Fig. P. Aliboron se faisant portraitiser par Boronali. 1910.

[alibòrô] (n. m. ART)
Le mensonge et l’approximation étant par définition exclus du labeur encyclopédique, il nous faudra préciser ici que le mot que voilà fut entendu une ou deux fois au maximum dans une jeunesse lointaine, prononcé en sentence par un rude et juste barbacole, et accompagnant tout à la fois une mise au coin (à la droite du tableau noir) et le port d’un bonnet d’âne.

Depuis, aucun autre sursaut n’est à signaler, preuve qu’il vit bien caché au fond du suranné.

Aliboron est un stupide et prétentieux.

Sur les bancs de la communale il désigne donc le cancre qui se croyant malin a donné une réponse produisant deux effets contrastés : le rire et la colère. Le rire tout d’abord est celui de l’ensemble de la classe qui se gausse tout autant de la forfaiture que du sort apporté au forban dans les instants qui vont suivre. La colère, ensuite, celle d’un instituteur bafoué par la réponse apportée à une question sur le couronnement d’un des Louis de la liste royale ou la date de début ou de fin d’une des guerres qui ravagèrent le pays.

Aliboron est un couillon et il me semble vraiment peu charitable voire profondément injuste qu’il soit aussi le surnom de l’âne dans les fables de Jean de La Fontaine. Voici pourquoi.

En 1910, un artiste du nom de Joachim-Raphaël Boronali surgit du néant avec une toile au format marine intitulée Et le soleil se coucha sur l’Adriatique. Présentée au Salon des indépendants (salon se tenant sans jury ni récompense chaque année depuis 1884), elle est le fer de lance d’un nouveau mouvement, l’Excessivisme, dont le manifeste rédigé par Boronali proclame :

Holà ! grands peintres excessifs, mes frères, holà, pinceaux sublimes et rénovateurs, brisons les ancestrales palettes et posons les grands principes de la peinture de demain. Sa formule est l’Excessivisme. L’excès en tout est un défaut, a dit un âne. Tout au contraire, nous proclamons que l’excès en tout est une force, la seule force… Ravageons les musées absurdes. Piétinons les routines infâmes. Vivent l’écarlate, la pourpre, les gemmes coruscantes, tous ces tons qui tourbillonnent et se superposent, reflet véritable du sublime prisme solaire : vive l’Excès !

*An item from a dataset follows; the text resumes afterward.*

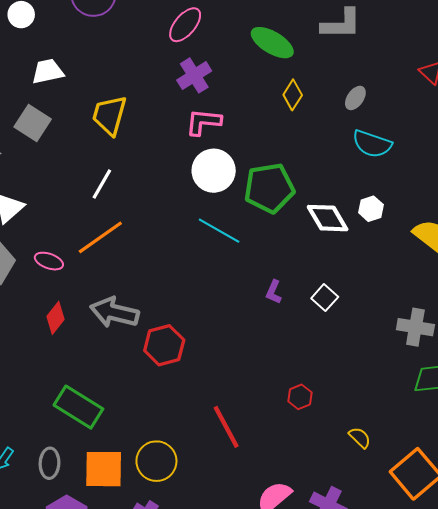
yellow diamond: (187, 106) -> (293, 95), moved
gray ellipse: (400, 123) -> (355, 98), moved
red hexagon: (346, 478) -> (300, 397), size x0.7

La critique et la presse commentent le sujet et la toile. Certes… mais Boronali est l’anagramme d’aliboron. Boronali est un âne ! Un vrai¹, qui mange des carottes et remue sa queue trempée dans la peinture pour nos donner à voir le soleil qui se couche !  Et surtout le miroir des figures de prétention qui s’extasient devant la moindre croûte. Oui mes amis, Et le soleil se coucha sur l’Adriatique³ a été peint par un âne, sur une idée de Roland Dorgelès², journaliste et écrivain français, membre de l’Académie Goncourt.

Je vous laisse envisager la tête des snobs faiseurs de valeur d’exposition, envoyés au coin pour expier, plus ridicules encore qu’un aliboron. Ils redeviennent en un instant le cancre de la classe qui va purger sa peine coiffé de son bonnet d’aliboron et prendre le temps de réfléchir à son degré de fatuité.

Quand je vous dis que l’âne ne mérite pas cette réputation d’aliboron.

¹Précisément l’âne du père Frédé, patron du Lapin Agile.
²Depuis 1996, le prix Roland-Dorgelès est décerné chaque année par l’Association des écrivains combattants à un professionnel de la radio et à un professionnel de la télévision pour leur attachement à la qualité de la langue française.
³L’œuvre est désormais exposée à l’espace culturel Paul-Bédu de Milly-la-Forêt.